Türkiye’de devamlılık arz eden bir deprem gündemi bulunuyor. Kahramanmaraş depreminin acısı henüz tazeliğini korurken uzmanlar yeni acıların yaşanmaması için sürekli olarak deprem uyarıları yapıyorlar. Depremi engellemenin insanoğlunun elinde olmadığı bilinirken depremin sonuçlarını bertaraf etmek tamamen insana bağlı oluyor. Bunun için de deprem uzmanları uzmanlık alanlarına giren bu konuda ciddi uyarılar yapıyorlar.
Son dönemlerde Marmara Denizi’nde hafif ve orta şiddetli depremlerin görülmesi bölgede sismik hareketliliğin başlamış olduğuna dair endişeleri de beraberinde getiriyor.

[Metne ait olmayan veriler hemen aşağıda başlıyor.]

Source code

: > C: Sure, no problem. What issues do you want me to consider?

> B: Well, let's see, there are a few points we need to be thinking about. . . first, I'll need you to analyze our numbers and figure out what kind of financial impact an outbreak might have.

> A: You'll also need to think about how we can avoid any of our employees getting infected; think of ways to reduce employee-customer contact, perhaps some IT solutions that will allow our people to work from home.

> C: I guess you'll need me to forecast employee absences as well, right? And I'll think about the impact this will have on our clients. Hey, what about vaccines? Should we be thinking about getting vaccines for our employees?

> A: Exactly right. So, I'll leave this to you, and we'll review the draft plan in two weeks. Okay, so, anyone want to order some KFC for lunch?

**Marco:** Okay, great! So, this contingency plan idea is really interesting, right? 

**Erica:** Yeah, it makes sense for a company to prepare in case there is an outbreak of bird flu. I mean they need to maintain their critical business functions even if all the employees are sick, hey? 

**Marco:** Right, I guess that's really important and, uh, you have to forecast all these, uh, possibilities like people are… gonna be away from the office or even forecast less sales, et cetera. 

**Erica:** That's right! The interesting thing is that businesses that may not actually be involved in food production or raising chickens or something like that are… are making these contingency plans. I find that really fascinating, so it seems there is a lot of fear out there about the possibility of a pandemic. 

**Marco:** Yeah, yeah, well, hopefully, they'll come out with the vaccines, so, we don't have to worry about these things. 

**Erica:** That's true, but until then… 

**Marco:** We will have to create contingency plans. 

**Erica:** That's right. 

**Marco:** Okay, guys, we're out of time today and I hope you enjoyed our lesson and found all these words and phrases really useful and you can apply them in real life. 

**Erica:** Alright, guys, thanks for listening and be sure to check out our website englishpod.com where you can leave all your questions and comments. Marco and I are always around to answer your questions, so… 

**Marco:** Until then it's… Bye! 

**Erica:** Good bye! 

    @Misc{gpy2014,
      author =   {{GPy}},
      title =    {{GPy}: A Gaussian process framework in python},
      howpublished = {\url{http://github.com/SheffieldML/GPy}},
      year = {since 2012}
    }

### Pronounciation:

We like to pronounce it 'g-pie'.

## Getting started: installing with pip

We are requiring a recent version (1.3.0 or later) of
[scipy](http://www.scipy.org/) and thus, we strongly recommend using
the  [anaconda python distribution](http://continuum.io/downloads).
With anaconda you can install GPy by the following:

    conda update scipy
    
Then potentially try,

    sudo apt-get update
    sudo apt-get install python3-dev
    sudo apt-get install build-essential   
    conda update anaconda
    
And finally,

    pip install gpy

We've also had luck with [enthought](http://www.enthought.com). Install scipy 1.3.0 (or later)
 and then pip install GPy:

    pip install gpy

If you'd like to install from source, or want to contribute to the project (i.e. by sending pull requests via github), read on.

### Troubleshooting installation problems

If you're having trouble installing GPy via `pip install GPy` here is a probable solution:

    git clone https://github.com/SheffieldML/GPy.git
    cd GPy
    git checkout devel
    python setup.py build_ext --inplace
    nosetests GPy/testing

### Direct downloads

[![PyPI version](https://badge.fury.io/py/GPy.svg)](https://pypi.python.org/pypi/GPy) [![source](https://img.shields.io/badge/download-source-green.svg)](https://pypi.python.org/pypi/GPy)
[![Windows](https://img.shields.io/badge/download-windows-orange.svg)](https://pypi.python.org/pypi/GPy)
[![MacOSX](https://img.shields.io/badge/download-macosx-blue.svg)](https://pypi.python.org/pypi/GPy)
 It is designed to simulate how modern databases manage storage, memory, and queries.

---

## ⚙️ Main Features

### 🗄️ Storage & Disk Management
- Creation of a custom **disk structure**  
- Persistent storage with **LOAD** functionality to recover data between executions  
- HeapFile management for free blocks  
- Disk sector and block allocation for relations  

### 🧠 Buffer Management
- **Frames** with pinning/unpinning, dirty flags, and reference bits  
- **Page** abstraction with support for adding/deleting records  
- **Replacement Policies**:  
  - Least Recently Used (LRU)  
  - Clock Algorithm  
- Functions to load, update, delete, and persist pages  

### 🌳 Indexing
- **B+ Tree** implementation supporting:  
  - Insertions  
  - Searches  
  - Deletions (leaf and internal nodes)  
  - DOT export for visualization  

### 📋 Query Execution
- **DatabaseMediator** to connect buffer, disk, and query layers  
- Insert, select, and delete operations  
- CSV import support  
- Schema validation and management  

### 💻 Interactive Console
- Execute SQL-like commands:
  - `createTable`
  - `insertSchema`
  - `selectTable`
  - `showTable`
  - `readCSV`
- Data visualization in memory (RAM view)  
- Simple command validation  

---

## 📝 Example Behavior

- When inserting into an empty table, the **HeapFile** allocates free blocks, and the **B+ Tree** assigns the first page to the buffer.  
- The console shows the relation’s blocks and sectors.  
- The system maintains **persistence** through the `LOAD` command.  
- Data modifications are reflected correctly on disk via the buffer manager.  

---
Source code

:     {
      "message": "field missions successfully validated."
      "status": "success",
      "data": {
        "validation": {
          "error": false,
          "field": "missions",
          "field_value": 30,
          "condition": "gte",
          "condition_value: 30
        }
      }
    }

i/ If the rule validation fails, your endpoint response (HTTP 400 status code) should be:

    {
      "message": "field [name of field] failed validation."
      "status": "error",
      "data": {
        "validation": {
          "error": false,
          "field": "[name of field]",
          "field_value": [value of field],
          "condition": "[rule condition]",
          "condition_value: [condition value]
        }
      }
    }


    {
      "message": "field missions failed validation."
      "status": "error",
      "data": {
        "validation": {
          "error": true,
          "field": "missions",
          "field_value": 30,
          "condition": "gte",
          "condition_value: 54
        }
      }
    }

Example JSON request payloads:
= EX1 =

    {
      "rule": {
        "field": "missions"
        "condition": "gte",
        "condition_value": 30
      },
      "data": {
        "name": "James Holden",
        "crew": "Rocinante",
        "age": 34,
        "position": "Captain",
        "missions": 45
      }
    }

Deprem uzmanları bu hareketlerin büyük İstanbul depremi ile direkt bağlantılı olmayacağını ifade ediyorlar. Buna karşın her an deprem olacakmış gibi hazırlıklı olmak adına deprem güvenli yerleşim yerlerinin oluşturulması öneriliyor.
Yıldız Teknik Üniversitesi İnşaat Fakültesi Dekanı, AFAD Kurul Üyesi ve Doğa Bilimleri Araştırma Merkezi Başkanı Prof. Dr. Şükrü Ersoy beklenen İstanbul depremine dair bazı uyarılar yaptı.
HER AN DEPREM OLABİLİR
Büyük İstanbul depremi için çok fazla zaman kalmadığının altını çizen Prof. Dr. Şükrü Ersoy, “Marmara’da bir deprem bekliyoruz ve bu süreç de öyle görünüyor ki çok uzun sürmeyecek. Tarihsel sürece baktığımızda Marmara’da en son 1766’da çifte bir deprem olmuş. Bunun tekrarlanma periyoduna dair süre doldu. Bundan dolayı Marmara’da her an büyük bir deprem olabilir.” dedi.
ÇOK BÜYÜK YIKIM OLUR
İstanbul depreminin olması halinde yıkımın çok büyük olacağını söyleyen Prof. Dr. Şükrü Ersoy, “Deprem sizin keyfinizi bekleyebilen bir olay değildir. Siz hazırlıklarınızı yapıp depremi bekleyeceksiniz. Geldiği zaman yıkıp geçer. Sıvılaşabilir zeminlerde depremin etkisi daha fazla olmaktadır. Bu zeminlerde kurulu yapılan çok iyi bir mühendislik çalışması ile inşa edilmemişse kesin yıkılır. Eğer çok iyi bir mühendislik yapılmışsa depremin şiddetine göre ayakta kalabilir. Bu zeminlerdeki yapılar riskli olurlar.” ifadelerini kullandı.
RİSKLİ YERLER BELLİ!
İstanbul’un zemin yapısını da değerlendiren Prof. Dr. Şükrü Ersoy, “İstanbul’un zeminine dair bir değerlendirme yapacak olursak özellikle Avrupa Yakası sıkıntılı. Haliç kıyısının güneyinde kalan tüm ilçeler zemin açısından çok hassaslar. Bu alanlara dair acil ve özel bir çalışma yapılması gerekiyor.” dedi.